Der umfassende Wertewandel seit Beginn der 1990er Jahre wirkte auch auf den Stellenwert der Armee in der Gesellschaft ein. Militärapparat und Geheimdienste wurden transparenter. Vormals tabuisierte Verfehlungen und Misserfolge wurden in den Medien nunmehr debattiert. Insbesondere während des Libanonkrieges 2006, in dessen Verlauf die israelischen Städte Haifa, Atlit, Nazareth und Tiberias durch Raketen libanesischer Milizen angegriffen wurden, erlitt das Ansehen des Zahal einen deutlichen Verlust. Ein von der Regierung eingesetzter Untersuchungsausschuss attestierte der politischen und militärischen Führung des Landes schwerwiegendes Versagen und Schwäche im strategischen Denken. Der Rücktritt mehrerer hochrangiger Militärs sowie des Verteidigungsministers war die Folge.

Sicherheitsdienste und Polizei

Gesellschaftliche Reputation genießen nach wie vor die israelischen Sicherheits- und Abwehrdienste. Sie umfassen drei Gliederungen:

  • den für Auslandsaufklärung und Geheimoperationen zuständigen Mossad (Abk. f. ha-Mosad le- Modiin we-Tafkidim Mejuchadim - Institution zur Aufklärung und für besondere Aufgaben),

  • den für die Sicherheit in Israel und in den besetzten Territorien, jedoch auch für Terrorismusbekämpfung und Spionageabwehr verantwortlichen Schin Beit (Abk. f. Scherut Bitachon Klali, Allgemeiner Sicherheitsdienst, auch Schabak genannt) und

  • den Nachrichtendienst der Armee Aman (Abk. f. Agaf Modi'in), der insbesondere mit der Gewinnung und Analyse militärischer, geographischer und wirtschaftlicher Daten über arabische Staaten beauftragt ist.

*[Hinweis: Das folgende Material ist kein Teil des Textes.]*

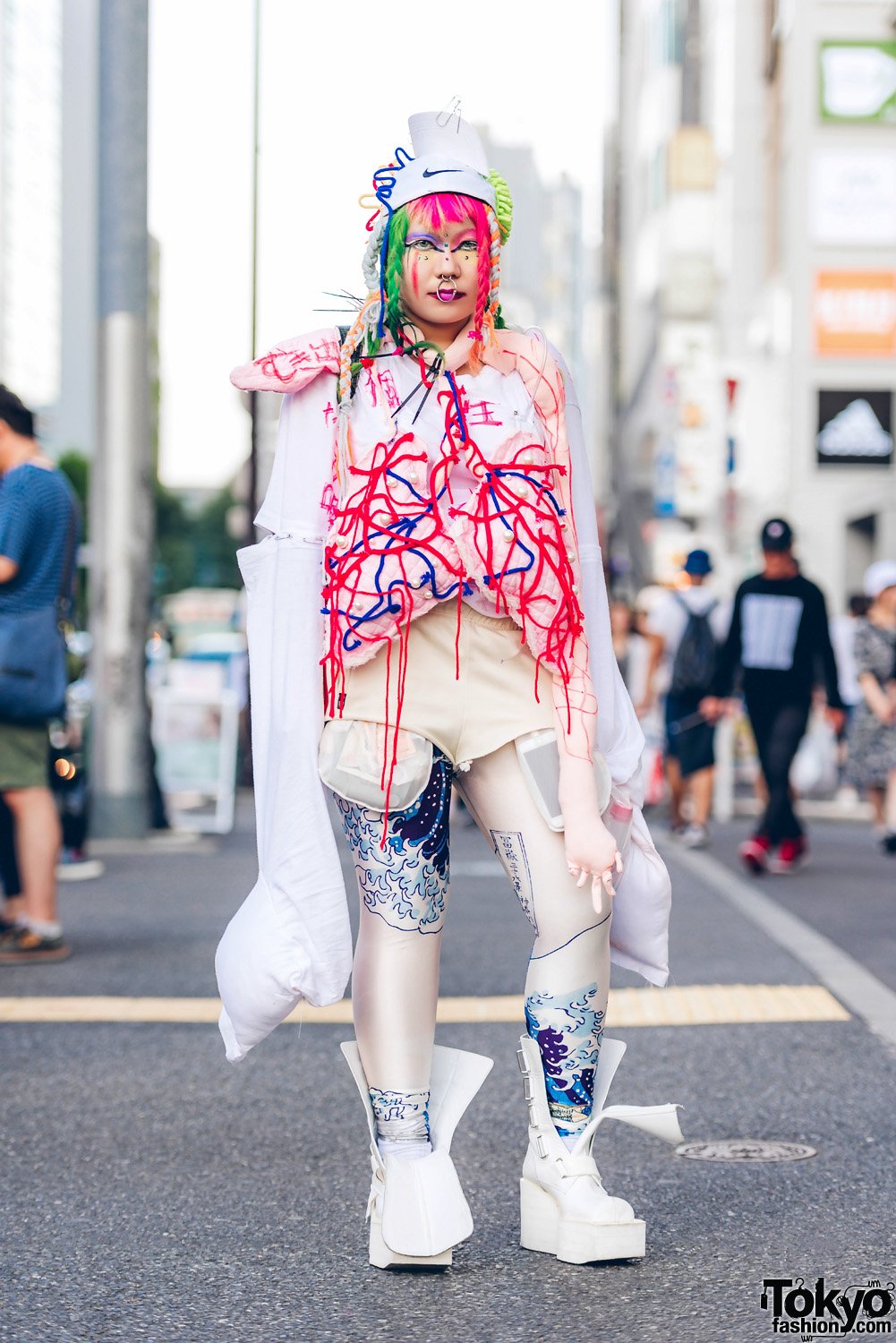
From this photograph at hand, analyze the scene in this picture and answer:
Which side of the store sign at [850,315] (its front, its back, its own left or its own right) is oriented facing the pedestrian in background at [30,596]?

Die Polizei ist nach territorialem Prinzip organisiert und in vier Bezirke (Nordbezirk, Zentralbezirk, Distrikt Tel Aviv und Südbezirk) sowie eine Vielzahl von Subdistrikten gegliedert. Die größte mobile Sondereinheit bildet die Grenzpolizei, die u. a. für den Schutz strategisch wichtiger Areale - beispielsweise Flughäfen, Hafenanlagen und sensitive Grenzabschnitte - zuständig ist. Neben den vielfältigen Ordnungs- und Sicherheitsaufgaben obliegt auch der Polizei die Verhinderung von Terroranschlägen.

Auszug aus: Informationen zur politischen Bildung (Heft 278) Israel, überarbeitete Neuauflage 2008.